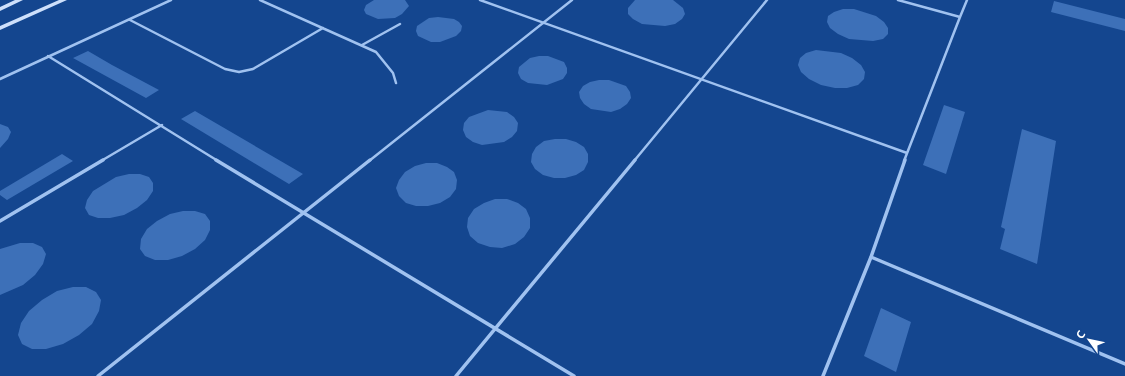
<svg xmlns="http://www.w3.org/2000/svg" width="1125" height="376" viewBox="0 0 1125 376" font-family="'Noto Sans',sans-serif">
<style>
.building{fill:#3d70b8}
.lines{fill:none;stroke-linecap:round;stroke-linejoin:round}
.service-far1{stroke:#a0c2f0;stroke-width:2.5}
.service{stroke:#a0c2f0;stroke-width:3.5}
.secondary{fill:#cee0fb;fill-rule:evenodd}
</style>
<rect width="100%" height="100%" fill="#14468f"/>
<path class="building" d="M374,0h31l4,6 -7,8 -7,4 -17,1 -12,-5 -2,-4 2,-5z
M635,0h38l10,8 2,6 -3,5 -7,5 -10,2 -23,-2 -9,-5 -5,-5v-6z
M1054,1l71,18v12l-74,-19z
M843,9h11l22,7 8,6 4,6v6l-5,5 -10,2 -24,-2 -11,-5 -8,-6 -3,-6 1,-6 6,-4z
M438,17l16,2 5,3 3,4 -1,5 -5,5 -16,6h-9l-13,-6 -2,-5 1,-5 12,-8z
M816,50l25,3 11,5 9,7 4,7 -1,7 -6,6 -11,3h-12l-14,-3 -12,-6 -8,-7 -3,-7 2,-7 6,-5z
M88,51l24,14 47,25 -13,8 -73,-40z
M539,56h9l16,6 3,6v5l-4,6 -16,6 -19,-2 -7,-4 -3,-6 1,-6 11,-9z
M599,80h10l17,6 4,6 1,6 -4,6 -7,5 -9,3 -20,-3 -7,-5 -4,-6 -1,-6 4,-6 7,-4z
M944,105l21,7 -19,62 -23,-9z
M488,110l19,2 7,5 4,6 -1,8 -5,6 -8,5 -22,3 -9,-3 -7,-5 -3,-7 1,-7 5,-6z
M195,111l108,63 -14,10 -108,-65z
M0,124l8,3 3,5 -3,7 -8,9z
M1022,129l34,12 -19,123 -37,-15 5,-20 -4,-2z
M555,139h11l10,3 8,5 4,7v8l-4,8 -8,5 -11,3h-11l-11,-3 -8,-6 -4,-7 1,-8 4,-7 8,-6z
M62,154l11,7 -66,39 -7,-5v-4z
M426,163h11l10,4 7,5 3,8 -1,9 -6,8 -10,6 -12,3h-12l-10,-3 -7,-7 -3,-8 3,-8 6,-8 10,-6z
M129,174h11l9,3 4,6v8l-6,9 -10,8 -13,7 -14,3h-12l-9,-3 -4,-7 2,-8 6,-9 23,-14z
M495,199h12l11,4 8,6 4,9v10l-6,9 -9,7 -13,4 -12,-1 -12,-4 -8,-7 -3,-9 1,-9 6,-9 10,-6z
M183,211h12l10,3 5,7v9l-5,10 -10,9 -13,7 -14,4h-13l-10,-4 -5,-7 1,-10 6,-10 10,-8 13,-7z
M20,243h13l9,4 4,7 -3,10 -8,11 -12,10 -23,10v-46z
M73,287h13l10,5 5,8 -2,11 -7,13 -13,11 -16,9 -17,5h-14l-10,-5 -4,-9 3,-12 8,-12 13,-11 15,-9z
M881,308l30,14 -15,50 -32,-16z"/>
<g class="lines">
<path class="service-far1" d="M260,0l116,52 17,21 3,10
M480,0l427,153
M898,0l62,17 -56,144
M960,17l7,-17
M130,20l95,49 14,3 14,-3 70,-41
M362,45l38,-21
M48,56l170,105
M0,79l171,-79
M101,161l61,-36
M369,161l203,-161
M634,161l133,-161"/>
<path class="service" d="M216,160l358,216
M0,221l103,-61
M871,257l254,107
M98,376l272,-216
M456,376l179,-216
M823,376l48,-119 34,-97"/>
<path class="secondary" d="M15,0h8l-23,11v-4z
M59,0h8l-67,30v-4z"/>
</g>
<g transform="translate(1089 340) rotate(303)" stroke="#14468f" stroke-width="3" paint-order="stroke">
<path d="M0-3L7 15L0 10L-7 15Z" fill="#ffffff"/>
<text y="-6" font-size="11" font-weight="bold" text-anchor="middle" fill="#ffffff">С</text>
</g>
</svg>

Exercise requirements ▸ Check every line above for the word "fill" and copy those that have it.

Output of the exercise ▸
.building{fill:#3d70b8}
.lines{fill:none;stroke-linecap:round;stroke-linejoin:round}
.secondary{fill:#cee0fb;fill-rule:evenodd}
<rect width="100%" height="100%" fill="#14468f"/>
<path d="M0-3L7 15L0 10L-7 15Z" fill="#ffffff"/>
<text y="-6" font-size="11" font-weight="bold" text-anchor="middle" fill="#ffffff">С</text>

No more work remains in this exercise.